The Access to Science Diploma is a qualification that prepares students who may not have the necessary A-levels for study at degree level. In collaboration with the Royal Society of Chemistry, the Royal Society of Biology, and a number of industry partners, the Gatsby Charitable Foundation is supporting exceptional diploma students to gain RSciTech status by carrying out a research project in an industry or academic setting as part of their diploma course.
Sarah Matthews was always determined to become a personal trainer, and her A-level in Sport equipped her well for a fulfilling career assisting her clients with a range of personal goals, from losing weight to climbing Mount Everest. Over the years however she became more and more interested in the nutrition side of things, and started to feel held back by not having a science degree.
With no science A-level, she started looking into her options and came across the Access to Science course at Cambridge Regional College. "I just went for it", she says. "It had been 8 years since I had been at school, and apart from the odd personal training course I hadn’t done any science, especially maths, so it was a shock to the system."

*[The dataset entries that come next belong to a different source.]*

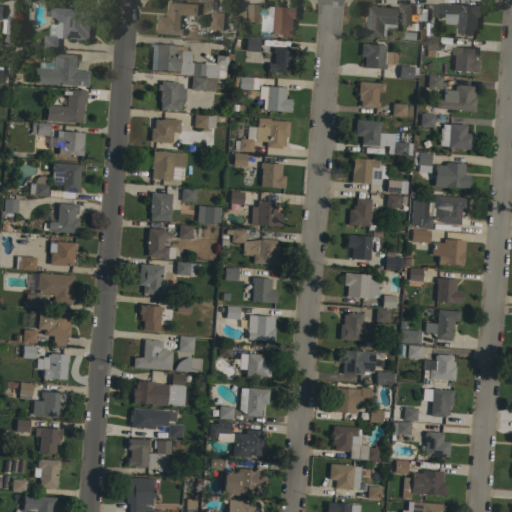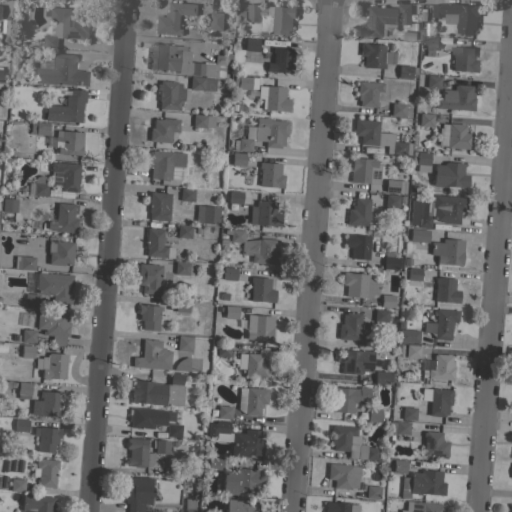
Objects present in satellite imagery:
building: (0, 11)
building: (458, 15)
building: (457, 17)
building: (173, 18)
building: (174, 18)
building: (270, 18)
rooftop solar panel: (368, 18)
building: (384, 18)
building: (270, 19)
building: (382, 19)
building: (216, 20)
rooftop solar panel: (390, 20)
building: (68, 24)
building: (66, 25)
rooftop solar panel: (379, 26)
rooftop solar panel: (373, 34)
building: (409, 36)
building: (431, 43)
building: (250, 44)
building: (249, 46)
building: (374, 55)
building: (373, 57)
building: (462, 59)
building: (280, 60)
building: (461, 60)
building: (278, 61)
building: (188, 62)
building: (182, 67)
building: (60, 71)
building: (405, 71)
building: (0, 73)
building: (1, 73)
building: (59, 73)
building: (432, 82)
building: (196, 83)
building: (242, 83)
building: (431, 83)
building: (264, 92)
building: (367, 93)
building: (169, 94)
building: (366, 95)
building: (167, 96)
building: (455, 98)
building: (271, 99)
building: (454, 99)
building: (66, 108)
building: (218, 108)
building: (65, 109)
building: (397, 109)
building: (395, 110)
building: (425, 119)
building: (202, 120)
building: (197, 121)
building: (38, 128)
building: (162, 129)
building: (161, 130)
building: (365, 131)
building: (263, 133)
building: (262, 135)
building: (453, 136)
building: (452, 137)
building: (375, 138)
building: (67, 142)
building: (66, 144)
building: (398, 148)
building: (237, 158)
building: (235, 160)
building: (420, 161)
building: (420, 162)
building: (166, 165)
building: (164, 166)
building: (366, 170)
building: (363, 172)
rooftop solar panel: (55, 175)
building: (64, 175)
building: (269, 175)
building: (448, 175)
building: (64, 176)
building: (268, 176)
building: (447, 176)
rooftop solar panel: (55, 179)
building: (394, 185)
building: (37, 186)
building: (393, 187)
building: (186, 194)
building: (184, 195)
building: (233, 198)
building: (233, 199)
building: (391, 200)
building: (389, 202)
building: (8, 205)
building: (7, 206)
building: (158, 206)
building: (157, 207)
building: (447, 208)
building: (445, 209)
building: (358, 212)
building: (356, 213)
building: (414, 213)
building: (418, 213)
building: (206, 214)
building: (262, 214)
building: (263, 214)
building: (205, 215)
building: (63, 218)
building: (61, 220)
building: (183, 231)
building: (182, 232)
building: (417, 235)
building: (416, 236)
building: (156, 244)
building: (152, 245)
building: (357, 245)
building: (254, 247)
building: (356, 247)
building: (258, 251)
building: (447, 251)
building: (446, 252)
building: (60, 253)
building: (58, 254)
road: (310, 255)
road: (108, 256)
road: (495, 256)
building: (391, 260)
building: (23, 262)
building: (180, 268)
building: (178, 269)
building: (228, 273)
building: (413, 273)
building: (412, 275)
building: (148, 277)
building: (360, 285)
building: (358, 286)
building: (49, 288)
building: (49, 289)
building: (260, 290)
building: (444, 290)
building: (259, 292)
building: (444, 292)
building: (386, 301)
building: (181, 305)
building: (230, 312)
building: (228, 313)
building: (379, 315)
building: (148, 316)
building: (146, 319)
building: (440, 323)
building: (52, 325)
building: (439, 325)
building: (349, 326)
building: (51, 327)
building: (258, 327)
building: (347, 327)
building: (256, 329)
building: (27, 335)
building: (407, 336)
building: (184, 342)
building: (181, 345)
building: (223, 350)
building: (26, 351)
building: (411, 351)
building: (151, 356)
building: (150, 357)
building: (354, 360)
building: (40, 362)
building: (353, 362)
building: (181, 364)
building: (251, 364)
building: (54, 366)
building: (250, 366)
building: (48, 367)
building: (437, 367)
building: (439, 369)
building: (381, 377)
building: (21, 389)
building: (23, 390)
building: (158, 391)
building: (156, 392)
building: (348, 398)
building: (250, 399)
building: (347, 400)
building: (436, 400)
building: (248, 401)
building: (49, 402)
building: (435, 402)
building: (44, 406)
building: (223, 412)
building: (221, 413)
building: (407, 413)
building: (406, 414)
building: (373, 415)
building: (149, 417)
building: (147, 418)
building: (20, 425)
building: (19, 426)
building: (216, 427)
building: (399, 427)
building: (397, 428)
building: (173, 430)
building: (171, 431)
building: (46, 438)
building: (45, 441)
building: (344, 442)
building: (246, 443)
building: (350, 443)
building: (245, 444)
building: (433, 444)
building: (161, 446)
building: (432, 446)
building: (159, 448)
building: (137, 453)
building: (134, 454)
building: (511, 454)
building: (214, 465)
building: (398, 466)
building: (44, 472)
building: (511, 472)
building: (43, 473)
building: (510, 474)
building: (342, 475)
building: (341, 476)
building: (241, 480)
building: (240, 482)
building: (423, 482)
building: (424, 483)
building: (16, 485)
building: (371, 491)
building: (137, 492)
building: (136, 494)
building: (36, 503)
building: (34, 504)
building: (239, 506)
building: (238, 507)
building: (340, 507)
building: (421, 507)
building: (425, 507)
building: (343, 508)
building: (509, 508)
building: (510, 508)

As part of her course she worked at Johnson Matthey, carrying out research into potential treatments for Chagas disease, a tropical parasitic disease that damages the heart and nervous system. She is now a Registered Science Technician, and studying Molecular Biology and Genetics at UEA, Norwich. "Science doesn’t come naturally to me so I had to really work for it, and it feels really good to have achieved this now," she says.

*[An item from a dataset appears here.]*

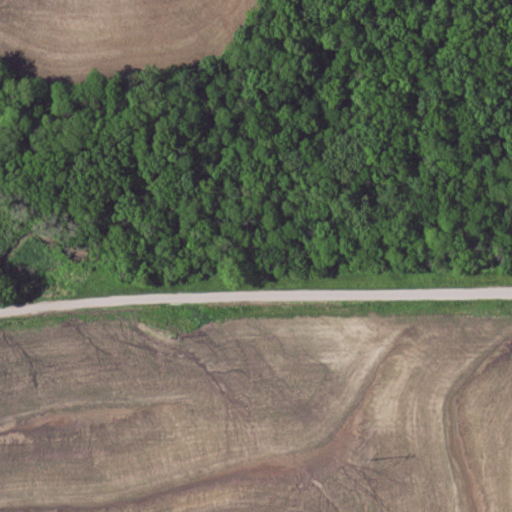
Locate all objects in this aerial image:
road: (255, 298)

"Broadening my science knowledge will help me as a personal trainer", explains Sarah. "I’d like to get into epigenetic testing – that’s looking at how your environment affects how your genes are expressed. For example if I had a client leading quite an unhealthy lifestyle, I could do some tests and tell them their current health status – their chance of developing heart disease or certain cancers, and so on. I could then take that specific scientific information and put them on a personalised nutrition and exercise plan – it’s similar to what I do now but at the next level."
According to a survey by the Confederation of British Industry last year, one-third of businesses have or expect difficulties in recruiting STEM graduates, but even more – nearly half – face a shortfall in technicians.

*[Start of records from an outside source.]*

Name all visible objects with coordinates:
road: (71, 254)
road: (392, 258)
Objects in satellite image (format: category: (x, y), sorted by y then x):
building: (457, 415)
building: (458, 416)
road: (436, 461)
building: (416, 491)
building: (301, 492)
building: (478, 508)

Our president, Professor Sir John Holman, presenting the students with their RSciTech certificates, emphasised how important the dual scheme is in addressing the shortfall. "We need to give more people the opportunity to develop technical skills and get ‘hands on’ experience in industry", he said.
"Being accredited as a Registered Science Technician is a great asset – it’s a nationally recognised quality stamp showing your expertise and experience. It’s not just a ‘chemistry thing’ – it applies to a wide range of fields from education to engineering, and it’s a great framework for building your career. From RSciTech you can work toward Registered Scientist and finally Chartered Chemist status."
"Science is vital for the UK economy and for progress, and we need people like you with great technical and scientific skills, so congratulations on gaining the RSciTech and taking this important first step in your scientific careers."